One of my first blogging friends, Cathryn Grant, self published her debut novel, The Demise of the Soccer Moms.

This multi-dimensional book covers so many aspects of motherhood. While witnessing three mothers attempting to keep their children safe and sheltered, we see how their own life experiences colours how they perceive their children’s. Not only full of suspense and intrigue, this novel will leave you questioning not only your parenting skills, but the way you see others around you.

Another blogging friend since day one will be releasing her debut novel this summer: Miserere: An Autumn Tale, by Teresa Frohock. Congratulations Teresa! We look forward to reading it!

Linda Cassidy Lewis, who was I think the second person to ever leave a comment on my blog, is self-publishing her debut novel this year! Follow her process over at her blog Out of My Mind. Linda has poured much of herself into this novel, and I cannot wait to read it!

Stephanie Beman, has self-published her novel, My Lorde Hades, and is in the process of publishing another. A blogging friend and mother of young children, she writes fantasy and romance – go check her out!! Her novel will be one of the next ones I read.

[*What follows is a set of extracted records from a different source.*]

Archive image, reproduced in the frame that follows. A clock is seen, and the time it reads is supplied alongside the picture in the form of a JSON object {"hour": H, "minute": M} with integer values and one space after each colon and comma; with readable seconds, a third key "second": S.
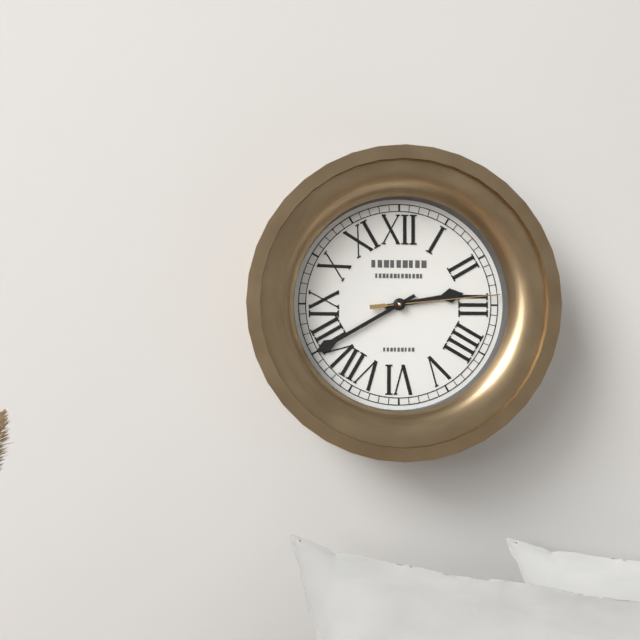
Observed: {"hour": 2, "minute": 40, "second": 14}
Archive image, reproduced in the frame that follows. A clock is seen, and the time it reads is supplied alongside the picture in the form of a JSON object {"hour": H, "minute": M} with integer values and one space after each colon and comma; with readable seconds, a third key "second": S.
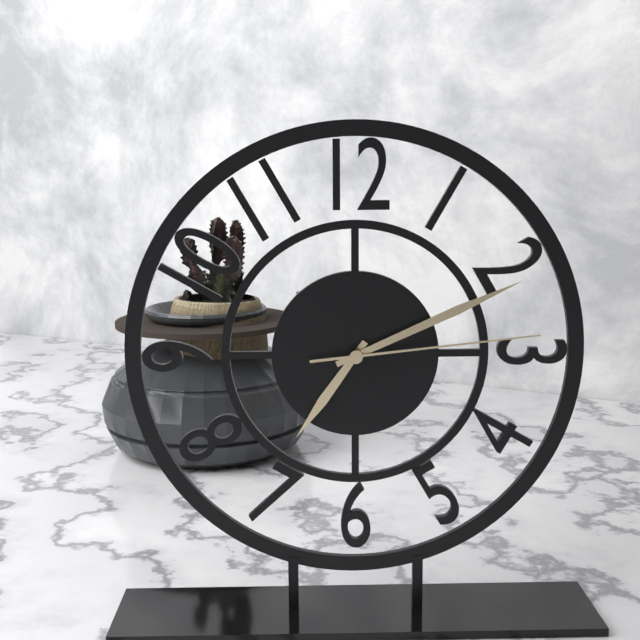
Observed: {"hour": 7, "minute": 11, "second": 14}
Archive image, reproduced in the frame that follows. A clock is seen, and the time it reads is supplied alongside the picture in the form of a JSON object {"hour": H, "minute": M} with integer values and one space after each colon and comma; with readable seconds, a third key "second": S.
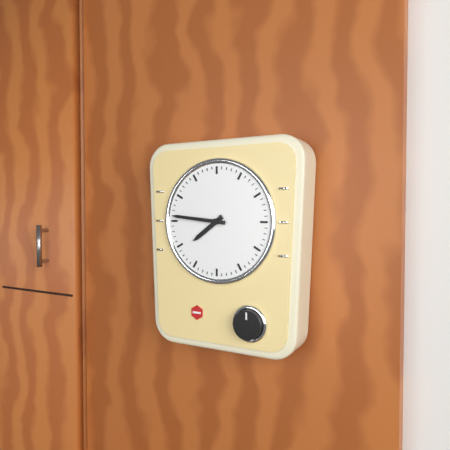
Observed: {"hour": 7, "minute": 46}
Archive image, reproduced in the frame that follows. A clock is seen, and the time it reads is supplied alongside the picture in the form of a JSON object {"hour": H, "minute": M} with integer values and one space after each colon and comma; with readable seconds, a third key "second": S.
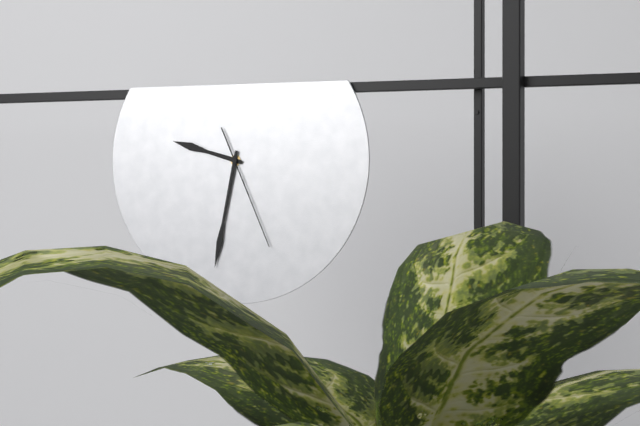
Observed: {"hour": 9, "minute": 32, "second": 26}
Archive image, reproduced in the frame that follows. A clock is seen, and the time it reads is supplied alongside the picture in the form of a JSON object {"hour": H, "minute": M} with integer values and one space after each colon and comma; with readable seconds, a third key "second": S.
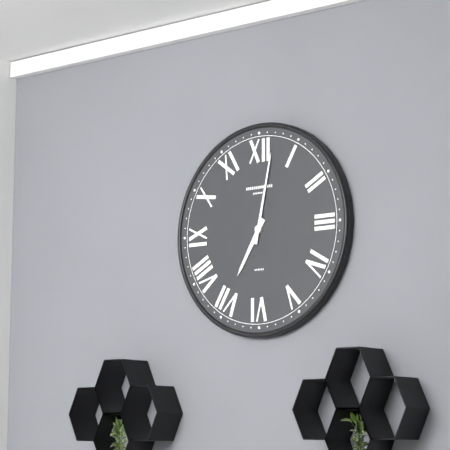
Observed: {"hour": 7, "minute": 2}
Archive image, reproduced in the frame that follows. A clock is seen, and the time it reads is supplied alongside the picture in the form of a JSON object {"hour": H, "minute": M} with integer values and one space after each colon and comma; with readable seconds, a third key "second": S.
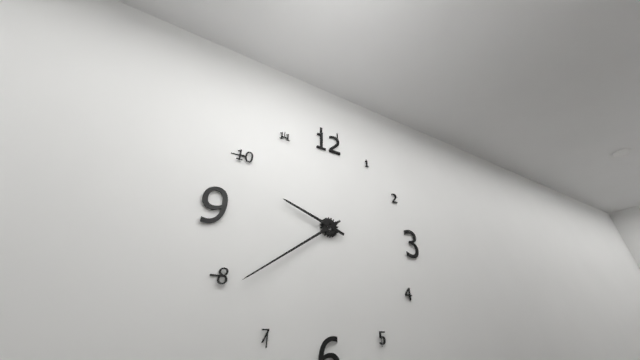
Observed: {"hour": 9, "minute": 39}
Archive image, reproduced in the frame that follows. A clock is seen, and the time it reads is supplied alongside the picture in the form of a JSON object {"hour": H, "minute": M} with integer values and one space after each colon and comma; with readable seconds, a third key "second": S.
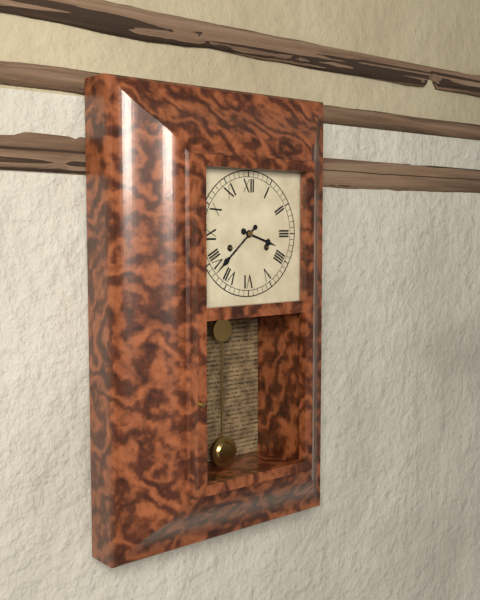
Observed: {"hour": 3, "minute": 38}
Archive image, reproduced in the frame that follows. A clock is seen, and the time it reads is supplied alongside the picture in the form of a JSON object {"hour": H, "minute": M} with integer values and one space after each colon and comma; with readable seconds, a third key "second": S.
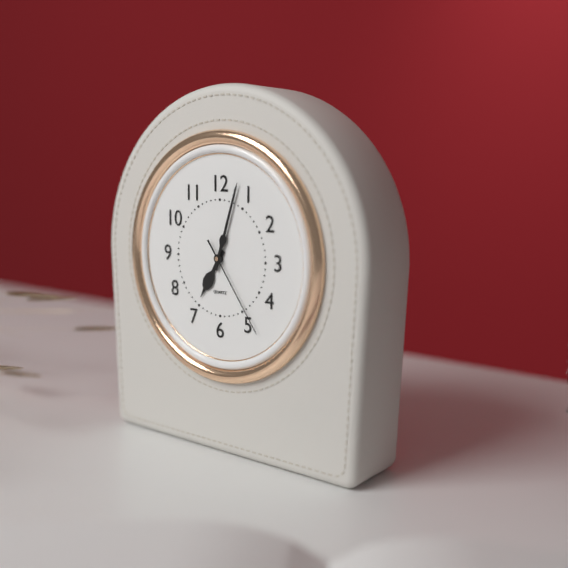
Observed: {"hour": 7, "minute": 3, "second": 24}
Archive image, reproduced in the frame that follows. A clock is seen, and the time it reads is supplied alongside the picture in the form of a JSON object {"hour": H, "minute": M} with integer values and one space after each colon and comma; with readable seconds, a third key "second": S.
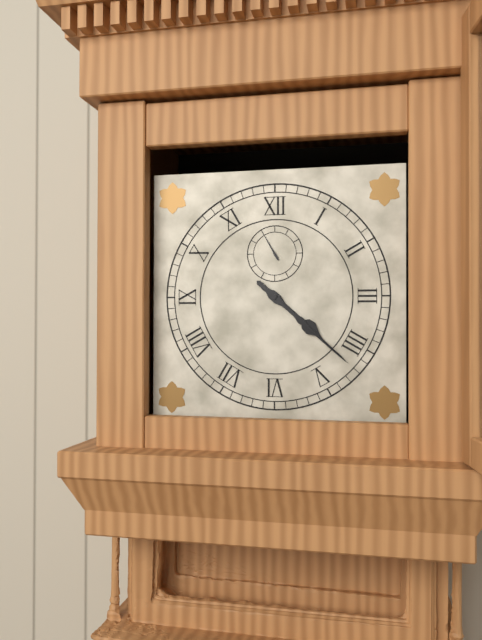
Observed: {"hour": 4, "minute": 22}
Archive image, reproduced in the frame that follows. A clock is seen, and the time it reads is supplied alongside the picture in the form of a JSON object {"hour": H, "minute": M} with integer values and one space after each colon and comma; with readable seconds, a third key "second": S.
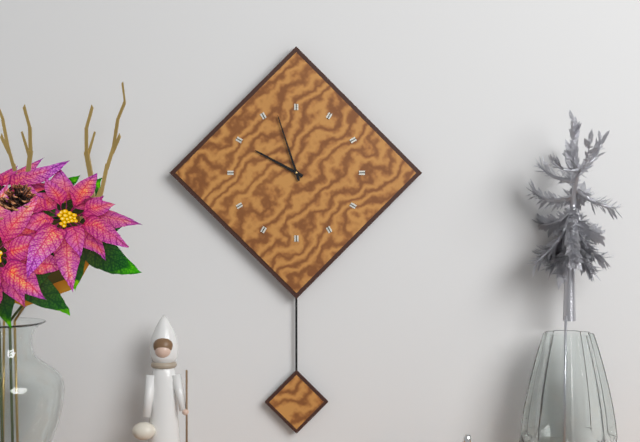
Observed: {"hour": 9, "minute": 57}
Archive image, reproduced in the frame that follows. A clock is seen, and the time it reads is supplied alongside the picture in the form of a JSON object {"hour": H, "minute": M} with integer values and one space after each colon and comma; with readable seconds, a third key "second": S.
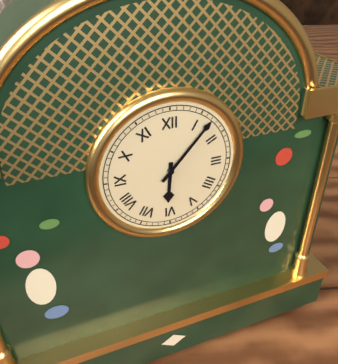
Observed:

Laura Best’s debut novel Bitter, Sweet, is a wonderful YA book that as an adult I loved. It looks at the hearth of a family. I read it last Christmas, but it’s never too late to shout it out.  I thoroughly enjoyed it. You can read all about it on her blog.

There’s something special about reading a novel written by a friend, real or virtual, and in discovering new writers. In this post, Linda talked about the need for writers to support each other. She received a fantastic response to this call, and here’s my howl back 😉

Are there any debut authors, traditional and Indie, you want to shout out?